Several hundred campers will remain behind to clean the Skookum Meadows area where the Rainbow Family gathered. They will fill in trenches used for latrines, plant flowers and reseed the grass and remove trash.
Dozens of black trash bags rested atop one another near the camp’s entrance. The bags would be hauled to a local dump, campers said.
The entire cleanup process will take about a month, campers estimated.
Forest officials are taking a “wait and see” approach to the cleanup, said Ken Sandusky, an assistant spokesman with Gifford Pinchot National Forest.

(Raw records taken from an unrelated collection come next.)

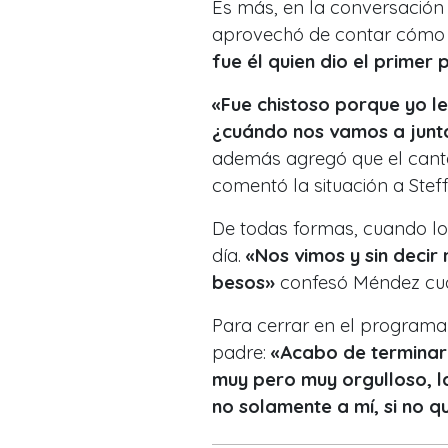
Es más, en la conversació
aprovechó de contar cómo fu
fue él quien dio el primer 
«Fue chistoso porque yo le
¿cuándo nos vamos a junt
además agregó que el canta
comentó la situación a Steffi
De todas formas, cuando lo
día.
«Nos vimos y sin decir
besos»
confesó Méndez cua
Para cerrar en el programa
padre:
«Acabo de terminar 
muy pero muy orgulloso, 
no solamente a mí, si no q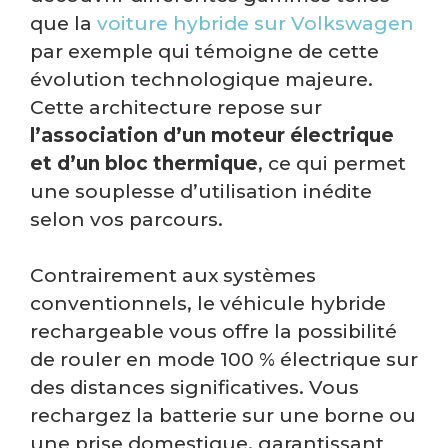
que la
voiture hybride sur Volkswagen
par exemple qui témoigne de cette
évolution technologique majeure.
Cette architecture repose sur
l’association d’un moteur électrique
et d’un bloc thermique
, ce qui permet
une souplesse d’utilisation inédite
selon vos parcours.
Contrairement aux systèmes
conventionnels, le véhicule hybride
rechargeable vous offre la possibilité
de rouler en mode 100 % électrique sur
des distances significatives. Vous
rechargez la batterie sur une borne ou
une prise domestique, garantissant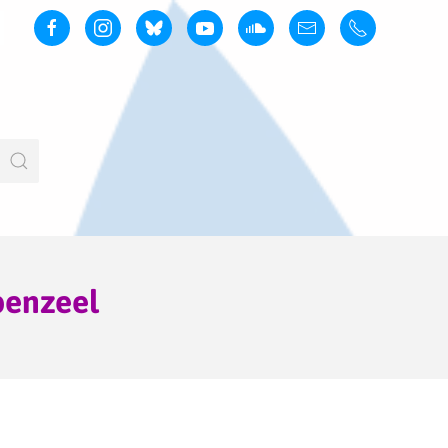
penzeel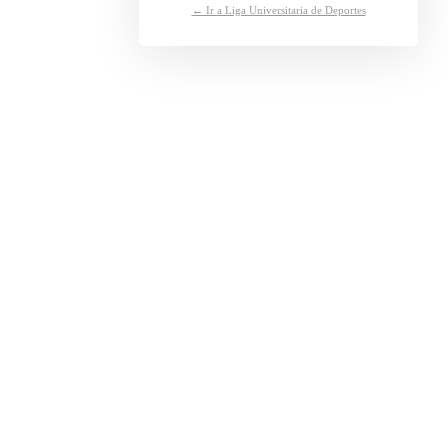
← Ir a Liga Universitaria de Deportes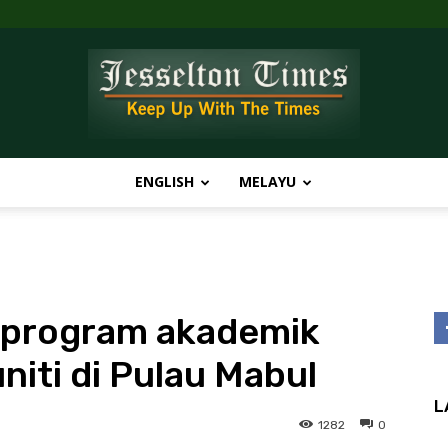
ENGLISH
MELAYU
Jesselton
r program akademik
Times
iti di Pulau Mabul
L
1282
0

On Thursday morning, a thick campfire smell filled the unseasonably cool air throughout Skookum Meadows. Campers’ breath was visible when they spoke. Snow remained in some areas off the trail. Unlike in earlier days, no campers walked around naked.
Cars along the route to the camp were caked in dust from other cars driving past. Skamania County sheriff’s officials said the limited parking space near the campgrounds led to quite a few collisions during the weeklong event.
Campers without rides held up cardboard signs Thursday with destinations like Portland, Seattle and beyond written in permanent marker.
Near the camp’s information booth, Micah Williams relaxed in a chair, content in the knowledge he was not leaving anytime soon. The 24-year-old Eugene, Ore., resident wore a green plush top hat over his short blonde hair, a brown zip-up hoodie and dirt-stained khakis. He amused himself by greeting women in a pirate voice reminiscent of Capt. Jack Sparrow.
Williams got serious when asking passer-by for donations for garbage collection. He is one of the people participating in the cleanup.
“If once per year I have to clean up trash in the woods to have an awakening moment, I’ll totally do it,” Williams said. Being away from city life reminded him how important simplicity was, he added.
Williams briefly smoked marijuana from a small pipe. After he puffed, he offered it to others who walked nearby.
Marijuana use was standard at the festival, most campers agreed, but Williams and others denied reports of rampant drug use on the campgrounds. If campers had a “bad trip,” Williams noted, other campers kept them company at the medical area.
Skamania County Sheriff Dave Brown said his deputies had found heroin, acid and LSD in people’s vehicles following traffic stops. Brown said he also talked with campers who had been offered acid.
Three or four assaults were reported, Brown added. Campers said violent outbursts were followed by meetings where the fight’s participants talked out their differences in a constructive manner.
Jade Wan, 20, of Kenhorst, Penn., sat on the ground next to Williams. She took a break from her job working with special needs adults to attend the Rainbow Family Gathering. She planned to stay longer to aid in forest beautification efforts.
Wan said her favorite moments during the gathering were playing with children and participating in musical numbers. The classically trained violinist criticized outsiders’ opinions that all campers were “pot-smoking hippies.”
“Society has developed a block against what is real and what is not real,” Wan said. “This is real. This is the ground and the Earth.”
Jeremy Miller, 32, of Shasta Lake, Calif., said his faith in humanity had been restored during the four days he spent on the campgrounds. Miller, the singer in a reggae band called New Social Remedy, said he hoped to spread the love he received at the camp when he returned to “Babylon.”
“It’s a place where you collect your energy, charge it up and bring it back to wherever you’re from,” Miller said of the Rainbow Family Gathering. “I’m sad to leave.”